Another bit of umbrella advice is to learn what your triggers are and know what you can or cannot handle. Familiarize yourself with what triggers you and take note of what gets triggered. It could be a spout of depression, a panic attack, an anxiety attack, or any number of things. Know the process so you can slowly learn to handle it. If you do this, you can also help your close friends or family understand so that they can eventually learn how to help you as well.

Once you understand what your triggers are you can make sure to actively avoid anything that could set you off. If it is loud noises, don’t go to large parties or concerts. If it’s a person, take preemptive measures before going out with your friends: ask who will be there. You can’t ensure that you will never encounter a loud noise or a certain person, but you can try to minimize your exposure. While it’s not necessarily fair that it is your responsibility to take care of it now, but it is your responsibility all the same.

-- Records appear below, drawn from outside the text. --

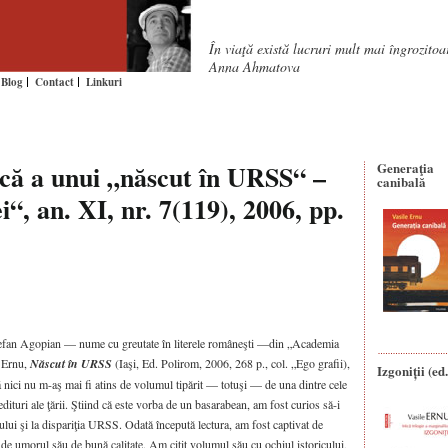
În viaţă există lucruri mult mai îngrozito
Anna Ahmatova
Blog
Contact
Linkuri
ică a unui „născut în URSS“ –
Generaţia
canibală
i“, an. XI, nr. 7(119), 2006, pp.
ui Ştefan Agopian — nume cu greutate în literele româneşti —din „Academia
e Ernu,
Născut în URSS
(Iaşi, Ed. Polirom, 2006, 268 p., col. „Ego grafii),
Izgoniții (ed.
 că nici nu m-aş mai fi atins de volumul tipărit — totuşi — de una dintre cele
turi ale ţării. Ştiind că este vorba de un basarabean, am fost curios să-i
lui şi la dispariţia URSS. Odată începută lectura, am fost captivat de
i de umorul său de bună calitate. Am citit volumul său cu ochiul istoricului,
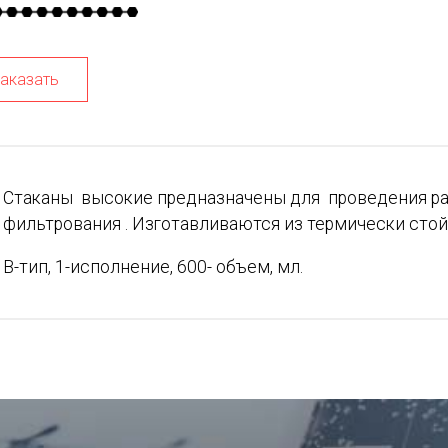
аказать
Стаканы высокие предназначены для проведения ра
фильтрования . И
зготавливаются из термически стой
В-тип, 1-исполнение, 600- объем, мл.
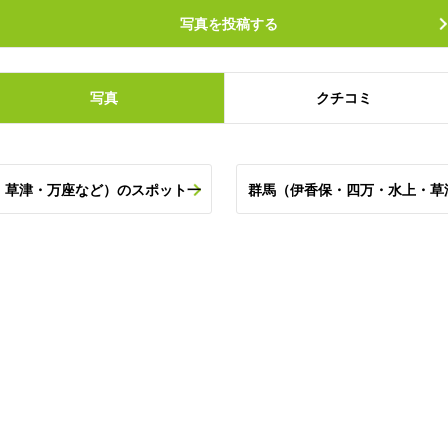
写真を投稿する
写真
クチコミ
・草津・万座など）のスポット一
群馬（伊香保・四万・水上・草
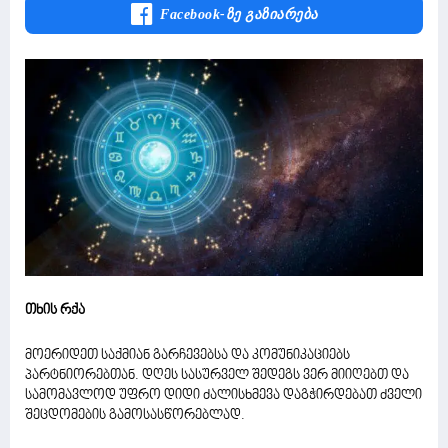
Facebook-Ზე Გაზიარება
თხის რქა
მოერიდეთ საქმიან გარჩევებსა და კომუნიკაციებს
პარტნიორებთან. დღეს სასურველ შედეგს ვერ მიიღებთ და
სამომავლოდ უფრო დიდი ძალისხმევა დაგჭირდებათ ძველი
შეცდომების გამოსასწორებლად.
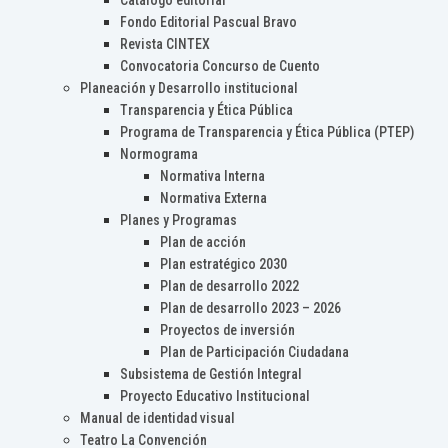
Catálogo editorial
Fondo Editorial Pascual Bravo
Revista CINTEX
Convocatoria Concurso de Cuento
Planeación y Desarrollo institucional
Transparencia y Ética Pública
Programa de Transparencia y Ética Pública (PTEP)
Normograma
Normativa Interna
Normativa Externa
Planes y Programas
Plan de acción
Plan estratégico 2030
Plan de desarrollo 2022
Plan de desarrollo 2023 – 2026
Proyectos de inversión
Plan de Participación Ciudadana
Subsistema de Gestión Integral
Proyecto Educativo Institucional
Manual de identidad visual
Teatro La Convención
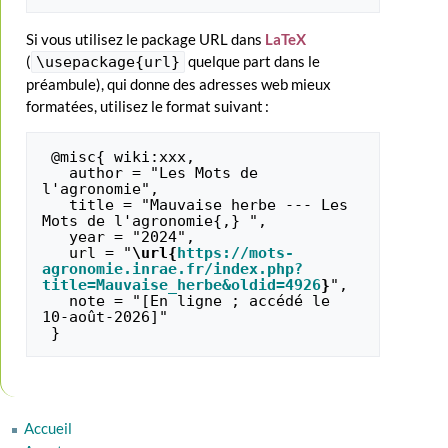
Si vous utilisez le package URL dans
LaTeX
(
quelque part dans le
\usepackage{url}
préambule), qui donne des adresses web mieux
formatées, utilisez le format suivant :
 @misc{ wiki:xxx,

   author = "Les Mots de 
l'agronomie",

   title = "Mauvaise herbe --- Les 
Mots de l'agronomie{,} ",

   year = "2024",

   url = "
\url{
https://mots-
agronomie.inrae.fr/index.php?
title=Mauvaise_herbe&oldid=4926
}
",

   note = "[En ligne ; accédé le 
10-août-2026]"

Accueil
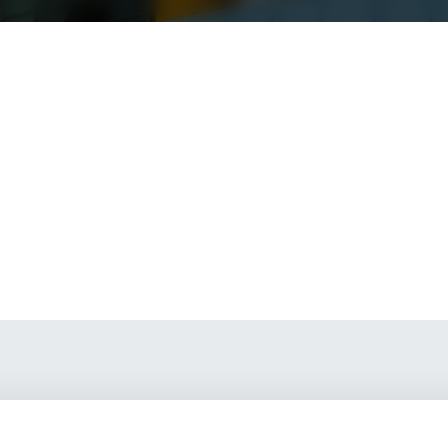
현황
교육안내
과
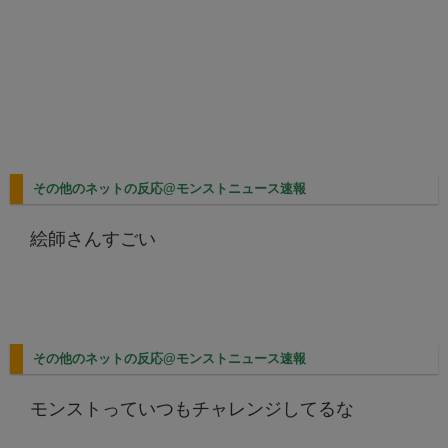
その他のネットの反応@モンストニュース速報
絵師さんすごい
その他のネットの反応@モンストニュース速報
モンストっていつもチャレンジしてるな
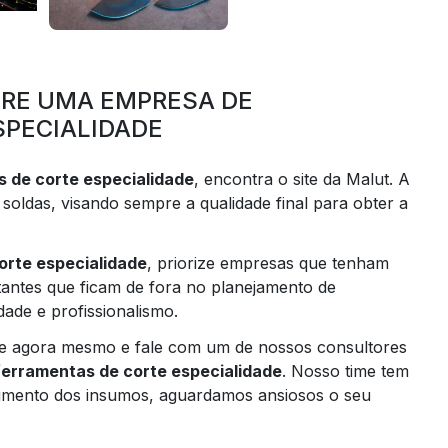
BRE UMA EMPRESA DE
SPECIALIDADE
 de corte especialidade
, encontra o site da Malut. A
oldas, visando sempre a qualidade final para obter a
orte especialidade
, priorize empresas que tenham
tantes que ficam de fora no planejamento de
ade e profissionalismo.
ne agora mesmo e fale com um de nossos consultores
ferramentas de corte especialidade
. Nosso time tem
mento dos insumos, aguardamos ansiosos o seu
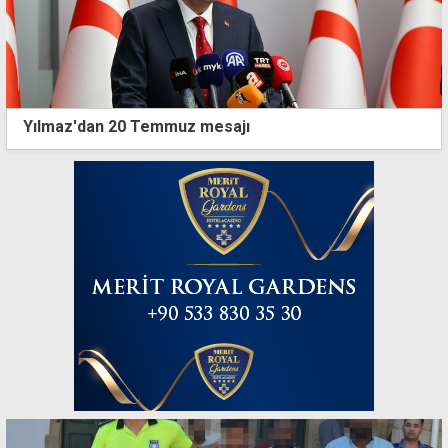
Yılmaz'dan 20 Temmuz mesajı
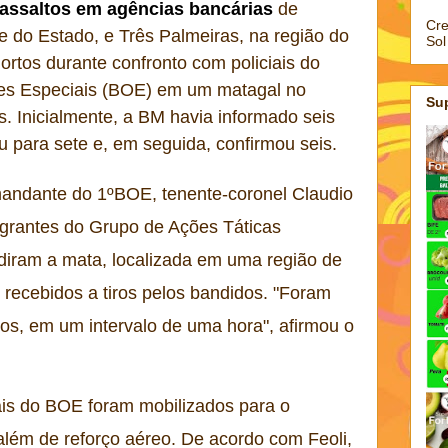
assaltos em agências bancárias
de
Cre
te do Estado, e Três Palmeiras, na região do
Sol
ortos durante confronto com policiais do
es Especiais (BOE) em um matagal no
Su
as. Inicialmente, a BM havia informado seis
iu para sete e, em seguida, confirmou seis.
andante do 1ºBOE, tenente-coronel Claudio
egrantes do Grupo de Ações Táticas
adiram a mata, localizada em uma região de
m recebidos a tiros pelos bandidos. "Foram
tos, em um intervalo de uma hora", afirmou o
ais do BOE foram mobilizados para o
além de reforço aéreo. De acordo com Feoli,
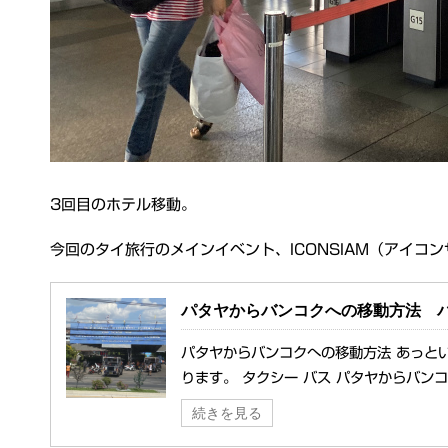
3回目のホテル移動。
今回のタイ旅行のメインイベント、ICONSIAM（アイ
パタヤからバンコクへの移動方法 
パタヤからバンコクへの移動方法 あっと
ります。 タクシー バス パタヤからバンコ
続きを見る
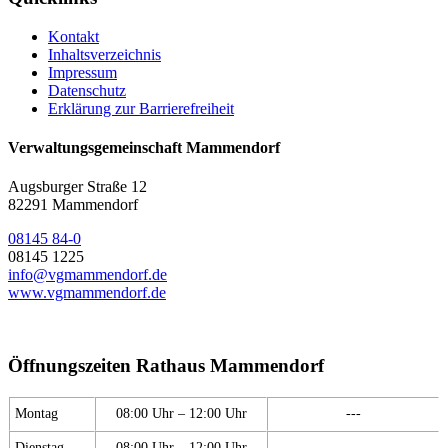
Kontakt
Inhaltsverzeichnis
Impressum
Datenschutz
Erklärung zur Barrierefreiheit
Verwaltungsgemeinschaft Mammendorf
Augsburger Straße 12
82291 Mammendorf
08145 84-0
08145 1225
info@vgmammendorf.de
www.vgmammendorf.de
Öffnungszeiten Rathaus Mammendorf
Montag
08:00 Uhr – 12:00 Uhr
---
Dienstag
08:00 Uhr – 12:00 Uhr
---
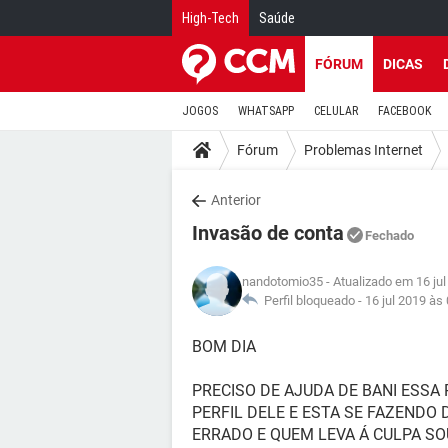
High-Tech
Saúde
FÓRUM
DICAS
JOGOS
WHATSAPP
CELULAR
FACEBOOK
Fórum
Problemas Internet
Anterior
Invasão de conta
Fechado
nandotomio35
- Atualizado em 16 ju
Perfil bloqueado -
16 jul 2019 às
BOM DIA
PRECISO DE AJUDA DE BANI ESSA
PERFIL DELE E ESTA SE FAZENDO 
ERRADO E QUEM LEVA Á CULPA SOU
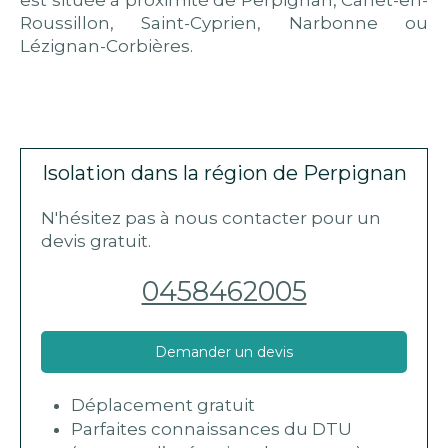
Roussillon, Saint-Cyprien, Narbonne ou
Lézignan-Corbières.
Isolation dans la région de Perpignan
N'hésitez pas à nous contacter pour un
devis gratuit.
0458462005
Demander un devis
Déplacement gratuit
Parfaites connaissances du DTU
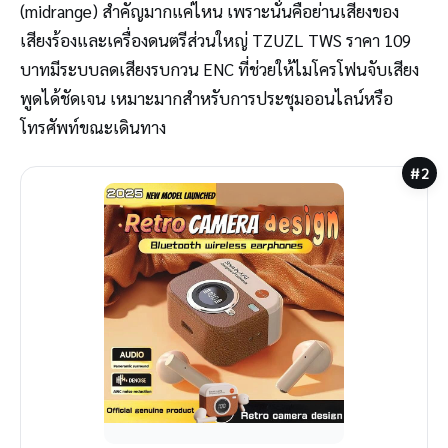
(midrange) สำคัญมากแค่ไหน เพราะนั่นคือย่านเสียงของ
เสียงร้องและเครื่องดนตรีส่วนใหญ่ TZUZL TWS ราคา 109
บาทมีระบบลดเสียงรบกวน ENC ที่ช่วยให้ไมโครโฟนจับเสียง
พูดได้ชัดเจน เหมาะมากสำหรับการประชุมออนไลน์หรือ
โทรศัพท์ขณะเดินทาง
#2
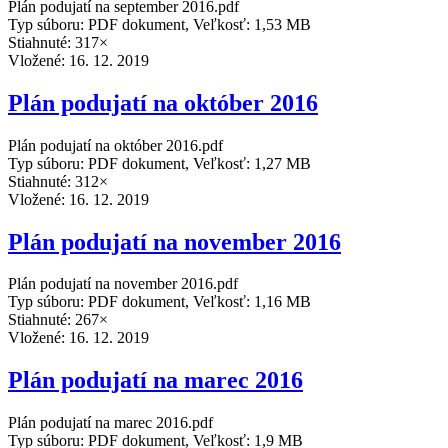
Plán podujatí na september 2016.pdf
Typ súboru: PDF dokument, Veľkosť: 1,53 MB
Stiahnuté: 317×
Vložené:
16. 12. 2019
Plán podujatí na október 2016
Plán podujatí na október 2016.pdf
Typ súboru: PDF dokument, Veľkosť: 1,27 MB
Stiahnuté: 312×
Vložené:
16. 12. 2019
Plán podujatí na november 2016
Plán podujatí na november 2016.pdf
Typ súboru: PDF dokument, Veľkosť: 1,16 MB
Stiahnuté: 267×
Vložené:
16. 12. 2019
Plán podujatí na marec 2016
Plán podujatí na marec 2016.pdf
Typ súboru: PDF dokument, Veľkosť: 1,9 MB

If you do find yourself in a situation that triggers you, here are some potentially helpful tips: First things first, if you’re in public go to the bathroom or your car. Any place that is private enough to allow you to feel everything you need to feel comfortably will suffice. If you need to, call someone. If you are home, turn on your favorite movie, listen to your favorite songs, or cuddle with your pet. Just distract yourself. Do whatever you can to get another part of your mind into gear. Make sure that you breathe. I mean meditative breathing, not child labor breathing.

Just remember that you are not your circumstance, you are a strong woman. Do not let yourself be overtaken by an experience that you could not truly control.